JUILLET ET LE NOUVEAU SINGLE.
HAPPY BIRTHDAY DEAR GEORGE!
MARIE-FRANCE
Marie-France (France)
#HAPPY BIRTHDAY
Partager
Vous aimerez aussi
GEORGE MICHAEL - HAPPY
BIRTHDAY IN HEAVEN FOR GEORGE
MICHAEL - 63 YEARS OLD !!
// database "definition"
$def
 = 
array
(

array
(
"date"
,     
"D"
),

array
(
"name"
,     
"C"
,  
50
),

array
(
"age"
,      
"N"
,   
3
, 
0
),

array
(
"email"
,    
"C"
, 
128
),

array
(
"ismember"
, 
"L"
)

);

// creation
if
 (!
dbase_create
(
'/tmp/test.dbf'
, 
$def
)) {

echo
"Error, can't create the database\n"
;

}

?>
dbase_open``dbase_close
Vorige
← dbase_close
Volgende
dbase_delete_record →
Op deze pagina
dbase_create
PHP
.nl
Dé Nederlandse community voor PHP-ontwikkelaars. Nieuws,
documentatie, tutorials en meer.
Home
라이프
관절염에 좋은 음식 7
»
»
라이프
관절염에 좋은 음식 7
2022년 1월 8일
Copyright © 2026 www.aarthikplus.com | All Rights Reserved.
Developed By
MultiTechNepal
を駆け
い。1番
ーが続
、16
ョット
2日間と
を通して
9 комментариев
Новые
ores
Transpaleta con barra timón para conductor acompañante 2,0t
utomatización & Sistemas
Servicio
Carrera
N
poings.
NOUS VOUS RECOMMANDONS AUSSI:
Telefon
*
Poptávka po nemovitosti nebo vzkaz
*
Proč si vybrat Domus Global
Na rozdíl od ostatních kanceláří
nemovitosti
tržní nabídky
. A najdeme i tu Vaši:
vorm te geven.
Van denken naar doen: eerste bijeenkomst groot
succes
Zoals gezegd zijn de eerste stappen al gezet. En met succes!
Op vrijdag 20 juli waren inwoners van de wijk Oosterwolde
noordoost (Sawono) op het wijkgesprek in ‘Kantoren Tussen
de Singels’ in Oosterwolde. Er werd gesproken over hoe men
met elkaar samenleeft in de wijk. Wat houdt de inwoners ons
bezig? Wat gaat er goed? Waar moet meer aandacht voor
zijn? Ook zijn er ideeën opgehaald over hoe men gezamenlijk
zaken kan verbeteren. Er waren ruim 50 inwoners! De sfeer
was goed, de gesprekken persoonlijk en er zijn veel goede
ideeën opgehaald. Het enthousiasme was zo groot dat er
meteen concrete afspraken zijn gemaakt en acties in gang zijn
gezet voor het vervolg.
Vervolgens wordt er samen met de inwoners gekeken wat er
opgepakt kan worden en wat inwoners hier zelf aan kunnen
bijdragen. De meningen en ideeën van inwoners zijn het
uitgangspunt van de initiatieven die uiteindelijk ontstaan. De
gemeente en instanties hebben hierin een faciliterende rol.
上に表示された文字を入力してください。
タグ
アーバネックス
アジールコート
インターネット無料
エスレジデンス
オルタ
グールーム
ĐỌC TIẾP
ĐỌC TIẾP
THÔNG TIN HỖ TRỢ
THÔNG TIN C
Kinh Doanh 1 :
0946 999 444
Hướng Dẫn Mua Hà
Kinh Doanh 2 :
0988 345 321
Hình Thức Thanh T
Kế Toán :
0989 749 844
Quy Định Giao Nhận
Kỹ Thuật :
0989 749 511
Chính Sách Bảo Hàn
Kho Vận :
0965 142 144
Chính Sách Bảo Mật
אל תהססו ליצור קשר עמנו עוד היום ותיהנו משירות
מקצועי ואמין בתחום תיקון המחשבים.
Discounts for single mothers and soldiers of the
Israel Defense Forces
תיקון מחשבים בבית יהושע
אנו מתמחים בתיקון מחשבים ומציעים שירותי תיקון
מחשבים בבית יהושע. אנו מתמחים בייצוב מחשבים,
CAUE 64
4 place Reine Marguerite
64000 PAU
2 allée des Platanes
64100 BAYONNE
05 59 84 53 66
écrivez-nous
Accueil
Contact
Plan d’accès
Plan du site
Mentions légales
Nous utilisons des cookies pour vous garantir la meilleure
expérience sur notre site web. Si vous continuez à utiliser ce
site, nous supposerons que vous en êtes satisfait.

_ _ _ _

=== Activity ===
Please gather every line from the rows above that contains the string "over", and list each one.

=== Result for this exercise ===
de Singels’ in Oosterwolde. Er werd gesproken over hoe men
zijn? Ook zijn er ideeën opgehaald over hoe men gezamenlijk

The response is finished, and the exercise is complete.